Dashiell, Steven. 2023. “Symbolic Violence in the Language of Game Descriptions of Blackness: The Case of Pathfinder.” Games and Culture, May, Online First. https://doi.org/10.1177/15554120231176630.

Hines, Mark. 2023. “Game Mechanics and Narrative as Symbiotic, Co-Constructive Elements in Tomb of Annihilation.” Analog Game Studies X (I). https://analoggamestudies.org/2023/03/thats-just-what-the-book-says-game-mechanics-and-narrative-as-symbiotic-co-constructive-elements-in-tomb-of-annihilation/.  

Stang, Sarah. 2021. “The Fiend Folio’s Female Fiends: Kelpies, Vampires, and Demon Queens.” Analog Game Studies VIII (The Fiend Folio). https://analoggamestudies.org/2021/10/the-fiend-folios-female-fiends-kelpies-vampires-and-demon-queens/.

Assignment 5: Research and analyze a TTRPG ruleset or a CRPG, excluding D&D and any other games that we have played in the classroom.

Playthrough: a modern TTRPG (selected by the students, e.g., Glitter Hearts, Thirsty Sword Lesbians, Wanderhome)

Annotation

Tabletop role-playing games (TTRPGs) have been attracting academic attention since the 1980s, starting with Gary Alan Fine’s monograph Shared Fantasy: Role-Playing Games as Social Worlds. In the following decades, the cultural impact of role-playing games has only grown. Specifically, Dungeons & Dragons has inspired countless blockbuster video games and entered mainstream popular culture by being referenced and showcased in hit TV series like Stranger Things. In 2010s, TTRPGs have also spawned a new form of spectator entertainment – actual play with shows like Critical Role, which has become a successful transmedia franchise with its own spin-offs and tie-ins.

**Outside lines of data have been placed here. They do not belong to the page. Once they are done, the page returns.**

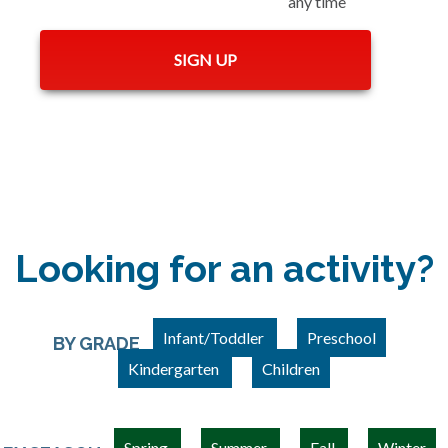
any time
Looking for an activity?
Infant/Toddler
Preschool
BY GRADE
Kindergarten
Children
Spring
Summer
Fall
Winter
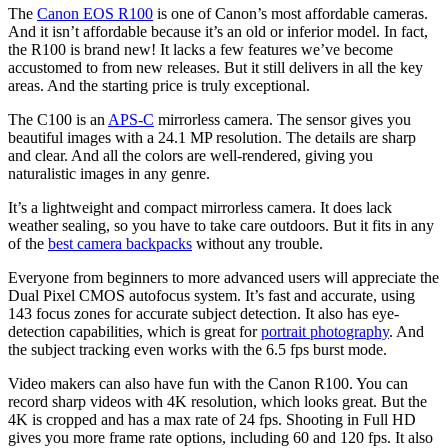
The
Canon EOS R100
is one of Canon’s most affordable cameras.
And it isn’t affordable because it’s an old or inferior model. In fact,
the R100 is brand new! It lacks a few features we’ve become
accustomed to from new releases. But it still delivers in all the key
areas. And the starting price is truly exceptional.
The C100 is an
APS-C
mirrorless camera. The sensor gives you
beautiful images with a 24.1 MP resolution. The details are sharp
and clear. And all the colors are well-rendered, giving you
naturalistic images in any genre.
It’s a lightweight and compact mirrorless camera. It does lack
weather sealing, so you have to take care outdoors. But it fits in any
of the
best camera backpacks
without any trouble.
Everyone from beginners to more advanced users will appreciate the
Dual Pixel CMOS autofocus system. It’s fast and accurate, using
143 focus zones for accurate subject detection. It also has eye-
detection capabilities, which is great for
portrait photography
. And
the subject tracking even works with the 6.5 fps burst mode.
Video makers can also have fun with the Canon R100. You can
record sharp videos with 4K resolution, which looks great. But the
4K is cropped and has a max rate of 24 fps. Shooting in Full HD
gives you more frame rate options, including 60 and 120 fps. It also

This course approaches TTRPGs from a media/game studies perspective, including concepts and theories such as mediatization or critical political economy. The goal is to understand role-playing games as both media artifacts/texts and play experiences by analyzing the impact of narrative themes and mechanics as well as the broader production contexts. To do so, the course will be based on an active and critical engagement with selected examples of TTRPGs, showcasing both the conventions and subversions in this area. Each session will start with a theoretical introduction by the lecturer and a class discussion about the assigned reading. Afterwards, we will go over the fortnightly assignments, leading us to a TTRPG playthrough. To unpack and analyze the play experience, we will debrief using conceptual inventory and methodological frameworks acquired throughout the course.

The class requires active participation and in-person attendance. The students will be asked to prepare for each of the fortnightly sessions by doing the assigned readings and assignments. The final assignment uses the format of the so-called UnEssay – students choose their own topics related to the core themes of the class and present the UnEssay in any way they please (paper, homebrew game content, actual play, presentation, video essay, website, etc.).

The class will consist of six 160-minute sessions (with a 10-minute break in the middle). This format is necessary for in-class playthroughs of TTRPGs.